N-able, like much of the IT industry, learned a lot from the last 16 months during which the COVID-19 coronavirus pandemic raged, Pagliuca said.

Pagliuca said he often refers to the pandemic as the largest social experiment the world has ever known.

“And here’s the thing: You’re right in the middle of this,” he said. “Think about it. Overnight, you had to transform your business.”

Pagliuca said that the macro changes in the IT business happening in 2019 before the pandemic were not changed by the pandemic.

“What it did do was accelerate them,” he said. “I’ve always talked about this as an evolution. It definitely sped up that evolution.

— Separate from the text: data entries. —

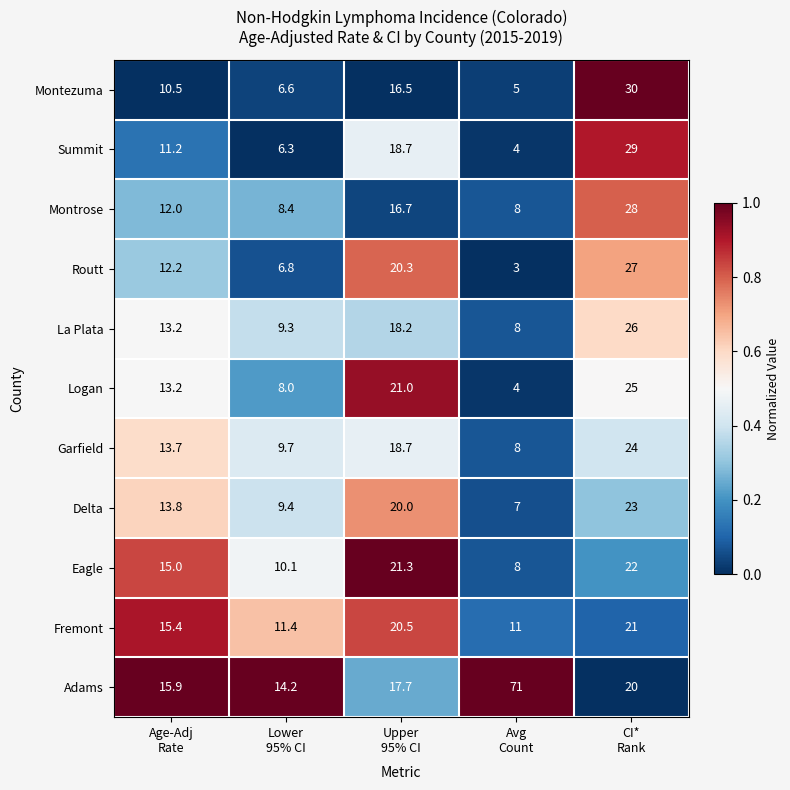

What is the greatest value displayed?

71.0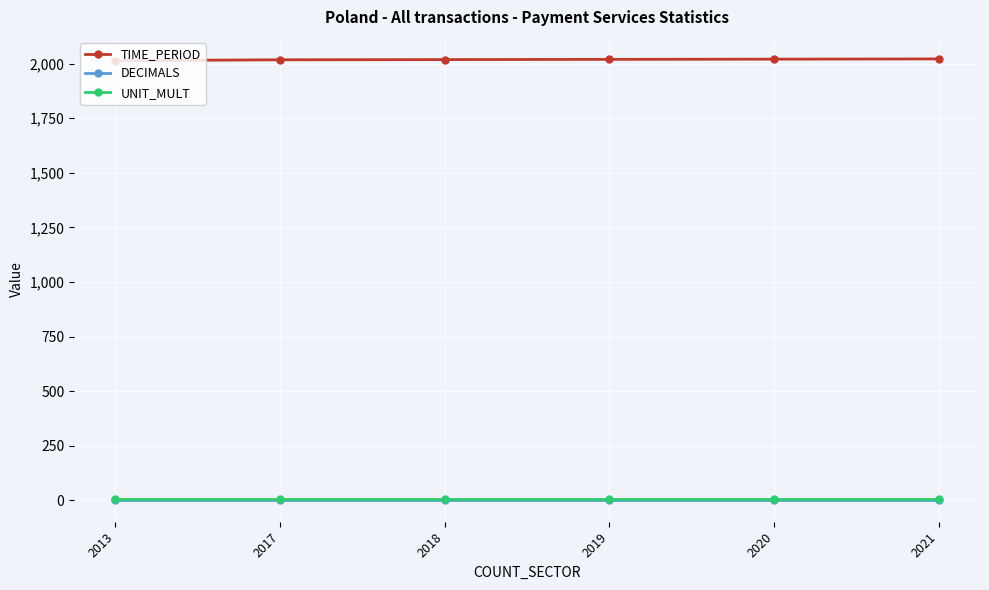

The TIME_PERIOD series shows 3464 at 2020. True or false?

False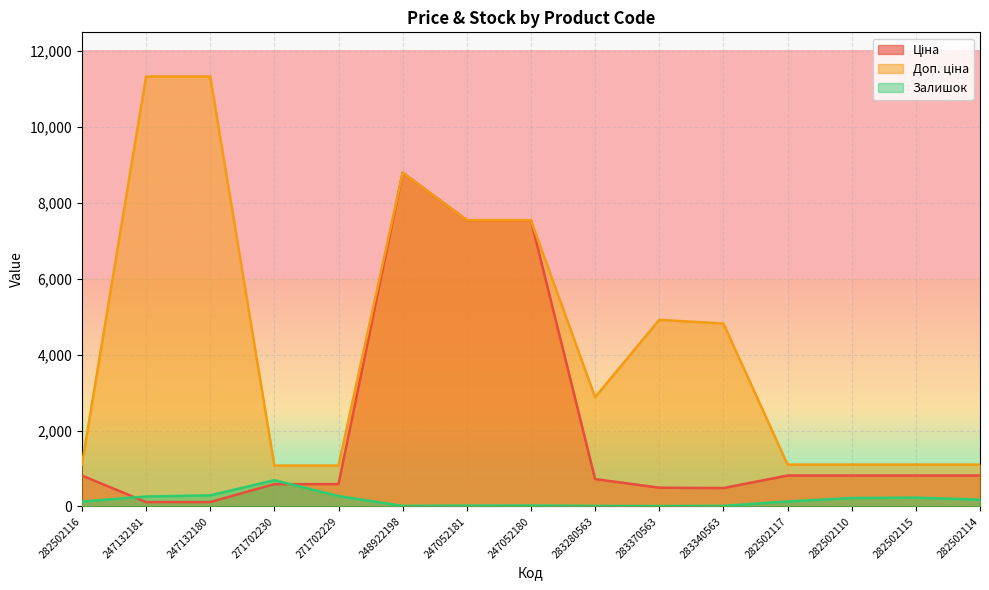

Which series has the largest range (max minus min)?

Доп. ціна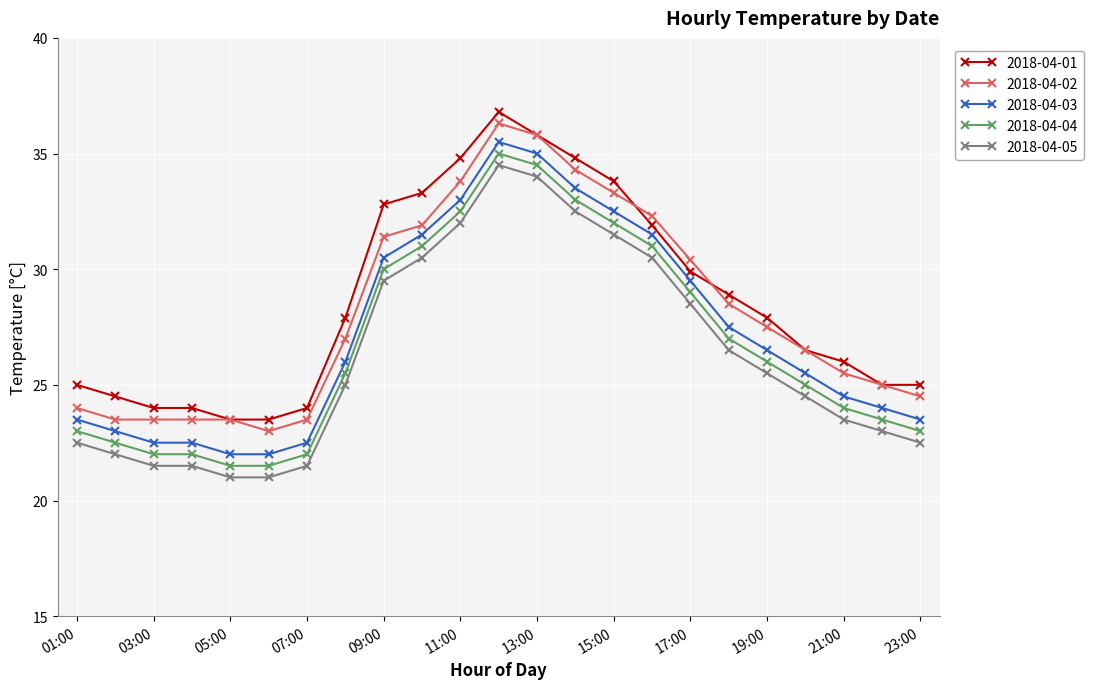

True or false: 2018-04-05 and 2018-04-02 intersect in this chart.

False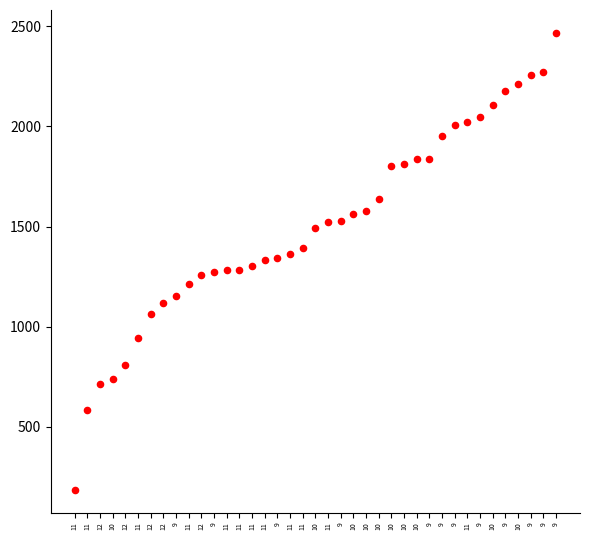

What is the range of Y values (max minus min)?

2280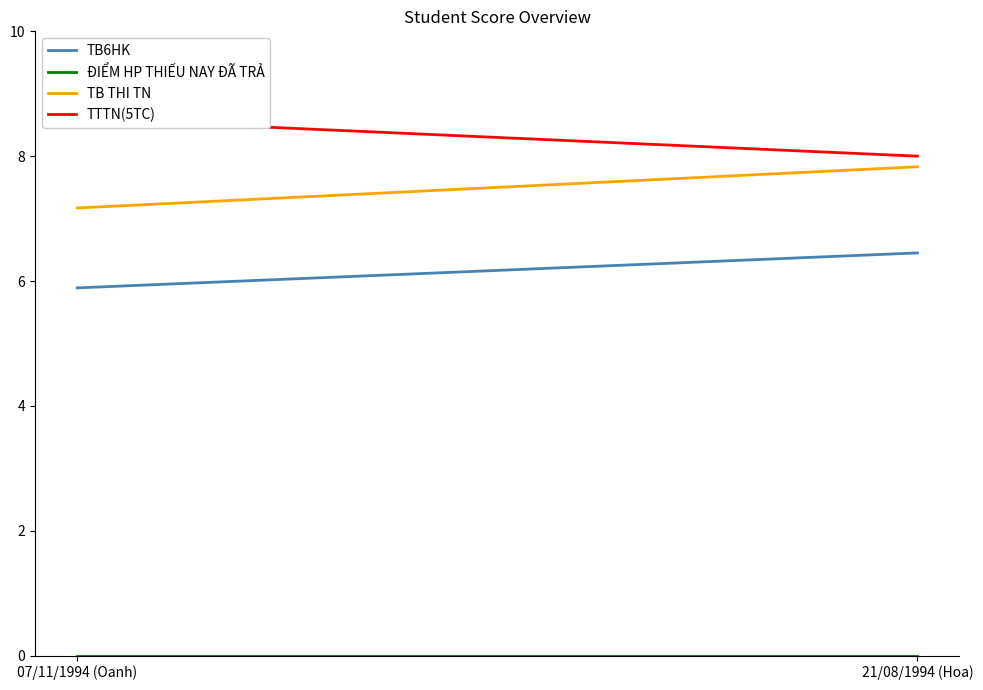

Reading left to right, extract all data points from this chart.

TB6HK: 07/11/1994 (Oanh)=5.9	21/08/1994 (Hoa)=6.5
ĐIỂM HP THIẾU NAY ĐÃ TRẢ: 07/11/1994 (Oanh)=0.0	21/08/1994 (Hoa)=0.0
TB THI TN: 07/11/1994 (Oanh)=7.2	21/08/1994 (Hoa)=7.8
TTTN(5TC): 07/11/1994 (Oanh)=8.6	21/08/1994 (Hoa)=8.0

And you folks had to deal with this both from your employee base, but also from your customer base.”

The biggest change was that both customers and employees always had to be ready to move, regardless of whether they are Fortune 1000 companies or small and medium enterprises, Pagliuca said.

“You need to always be on,” he said. “Your customers always need to be on. What does that mean? It means they’re always having to access information and their data and their files from anywhere, whether it be on a laptop, an iPad, or from a mobile phone. Whether it be working from their normal house, a vacation house, or somewhere else in the world as this pandemic scattered folks all over the planet.”

That led to a proliferation of endpoints and SaaS applications which in turn increased the surface area accessible to attacks from outside the company from those looking not only for MSPs’ information but for their customers’ information as well, Pagliuca said.

That led to an increase in IT costs as businesses are now exposed to more compliance issues and more scrutiny in terms of their data protection and privacy capabilities, he said.